Trump invita i Paesi Nato a smettere di acquistare petrolio russo per far finire la guerra

Donald Trump ha avanzato una nuova proposta rivolta agli alleati della NATO, convinto che questa possa accelerare la fine del conflitto in Ucraina.

Secondo il presidente americano, i Paesi membri della NATO dovrebbero cessare immediatamente l’acquisto di petrolio proveniente dalla Russia, in vista delle imminenti sanzioni che gli Stati Uniti intendono imporre a Mosca. Trump ha espresso questa posizione attraverso un post sulla piattaforma social Truth, dichiarando con fermezza:

Donald Trump ha detto:

“Sono pronto a imporre pesanti sanzioni contro la Federazione Russa, a patto che tutti i Paesi della NATO accettino di fare altrettanto e smettano di acquistare petrolio dalla Russia.”

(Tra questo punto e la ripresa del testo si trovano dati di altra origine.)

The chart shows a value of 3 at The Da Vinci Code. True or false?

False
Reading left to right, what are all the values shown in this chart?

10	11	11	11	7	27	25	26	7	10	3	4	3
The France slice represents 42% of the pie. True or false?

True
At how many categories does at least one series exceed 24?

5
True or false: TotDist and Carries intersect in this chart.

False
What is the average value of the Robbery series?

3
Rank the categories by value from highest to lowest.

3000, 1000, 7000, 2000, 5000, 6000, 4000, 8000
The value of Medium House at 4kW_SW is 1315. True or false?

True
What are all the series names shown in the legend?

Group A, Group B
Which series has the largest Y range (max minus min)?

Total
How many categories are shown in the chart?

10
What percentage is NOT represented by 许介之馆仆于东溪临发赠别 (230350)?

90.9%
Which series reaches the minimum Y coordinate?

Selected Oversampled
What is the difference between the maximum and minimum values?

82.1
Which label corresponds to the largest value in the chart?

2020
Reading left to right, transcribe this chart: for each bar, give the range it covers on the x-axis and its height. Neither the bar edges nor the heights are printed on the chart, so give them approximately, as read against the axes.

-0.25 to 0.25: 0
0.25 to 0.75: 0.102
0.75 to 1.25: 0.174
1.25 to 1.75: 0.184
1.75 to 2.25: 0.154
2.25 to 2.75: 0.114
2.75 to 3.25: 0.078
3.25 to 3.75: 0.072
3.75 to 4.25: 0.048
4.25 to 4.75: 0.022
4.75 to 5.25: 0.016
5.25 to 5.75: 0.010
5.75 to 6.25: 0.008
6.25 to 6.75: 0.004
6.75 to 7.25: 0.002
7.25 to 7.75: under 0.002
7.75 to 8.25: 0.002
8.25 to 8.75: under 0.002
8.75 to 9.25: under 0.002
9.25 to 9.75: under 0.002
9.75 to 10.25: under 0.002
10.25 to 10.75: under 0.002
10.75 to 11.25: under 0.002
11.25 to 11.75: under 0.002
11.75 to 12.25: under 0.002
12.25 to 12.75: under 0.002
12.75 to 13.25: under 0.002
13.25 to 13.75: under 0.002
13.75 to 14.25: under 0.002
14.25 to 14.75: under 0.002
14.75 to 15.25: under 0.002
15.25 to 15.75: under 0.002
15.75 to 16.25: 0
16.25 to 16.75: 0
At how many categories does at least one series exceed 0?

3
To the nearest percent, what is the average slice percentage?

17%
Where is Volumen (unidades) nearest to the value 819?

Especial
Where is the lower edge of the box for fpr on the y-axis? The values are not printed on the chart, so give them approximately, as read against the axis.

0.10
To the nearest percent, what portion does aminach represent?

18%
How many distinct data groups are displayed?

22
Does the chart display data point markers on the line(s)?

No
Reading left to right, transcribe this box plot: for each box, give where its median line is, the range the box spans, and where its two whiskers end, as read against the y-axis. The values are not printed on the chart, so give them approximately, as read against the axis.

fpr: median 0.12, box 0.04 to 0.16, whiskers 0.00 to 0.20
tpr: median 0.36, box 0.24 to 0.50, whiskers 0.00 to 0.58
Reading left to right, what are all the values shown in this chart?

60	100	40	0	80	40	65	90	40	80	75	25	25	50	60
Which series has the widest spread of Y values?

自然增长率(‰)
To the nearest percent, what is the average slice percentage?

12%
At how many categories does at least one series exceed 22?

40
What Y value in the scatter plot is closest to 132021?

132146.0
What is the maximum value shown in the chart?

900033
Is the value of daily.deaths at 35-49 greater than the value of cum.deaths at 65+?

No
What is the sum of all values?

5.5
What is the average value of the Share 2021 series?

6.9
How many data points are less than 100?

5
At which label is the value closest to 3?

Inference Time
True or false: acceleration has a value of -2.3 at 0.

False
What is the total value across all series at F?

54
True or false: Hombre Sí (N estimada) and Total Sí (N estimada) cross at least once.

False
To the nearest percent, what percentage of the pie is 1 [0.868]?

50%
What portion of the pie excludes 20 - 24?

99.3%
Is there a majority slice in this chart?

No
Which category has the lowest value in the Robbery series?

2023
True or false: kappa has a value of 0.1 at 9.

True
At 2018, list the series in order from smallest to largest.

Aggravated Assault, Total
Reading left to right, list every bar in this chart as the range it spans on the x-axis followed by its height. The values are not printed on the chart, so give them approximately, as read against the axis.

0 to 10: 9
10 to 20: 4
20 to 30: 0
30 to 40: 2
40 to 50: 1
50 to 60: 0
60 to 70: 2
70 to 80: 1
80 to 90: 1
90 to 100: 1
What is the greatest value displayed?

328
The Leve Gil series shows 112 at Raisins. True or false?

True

In una lettera rivolta “a tutti i Paesi della NATO e al mondo”, Trump ha aggiunto che se l’Alleanza agirà in base alla sua proposta, il conflitto potrebbe concludersi in tempi brevi, risparmiando numerose vite umane. Tuttavia, in caso contrario, ha ammonito che si tratterebbe solo di uno spreco di tempo, energie e risorse economiche per gli Stati Uniti.

Il presidente ha sottolineato che la guerra attuale non è iniziata sotto la sua amministrazione e ha chiarito il proprio ruolo come mediatore impegnato a favorire una cessazione delle ostilità. Nel suo messaggio ha scritto:

Donald Trump ha detto:

“Questa non è la mia guerra (non sarebbe mai cominciata se fossi stato io presidente!), è la guerra di Biden e Zelensky. Io sono qui solo per aiutare a fermarla e per salvare migliaia di vite, sia russe che ucraine (solo la scorsa settimana abbiamo contato 7.118 vite perdute, una cifra sconvolgente).”

NATO intensifica la presenza sul fianco orientale con l’operazione «Eastern Sentry»

Il Comando Alleato per le Operazioni (ACO), responsabile della pianificazione e conduzione di tutte le missioni della NATO, ha annunciato il lancio dell’operazione denominata «Eastern Sentry» (Sentinella Est). Questa iniziativa mira a rafforzare il controllo e la difesa lungo il fronte orientale dell’Alleanza atlantica.

Questa operazione multi-dominio, che inizierà nei prossimi giorni e avrà una durata non ancora definita, è una risposta diretta alle ripetute violazioni dello spazio aereo della NATO, tra cui l’incursione di numerosi droni russi in territorio polacco verificatasi il 10 settembre.

Gli alleati hanno già iniziato a comunicare i contributi che forniranno all’operazione. La Danimarca parteciperà con due caccia F-16 e una fregata antiaerea, la Francia con tre velivoli Rafale, mentre la Germania metterà a disposizione quattro Eurofighter. Anche il Regno Unito ha espresso la propria disponibilità a supportare le attività, rafforzando così le forze alleate già presenti nell’area.

Queste risorse aggiuntive contribuiranno a consolidare la posizione di deterrenza e la capacità difensiva della NATO nel caso in cui si rilevi necessario un intervento tempestivo lungo il suo fianco orientale.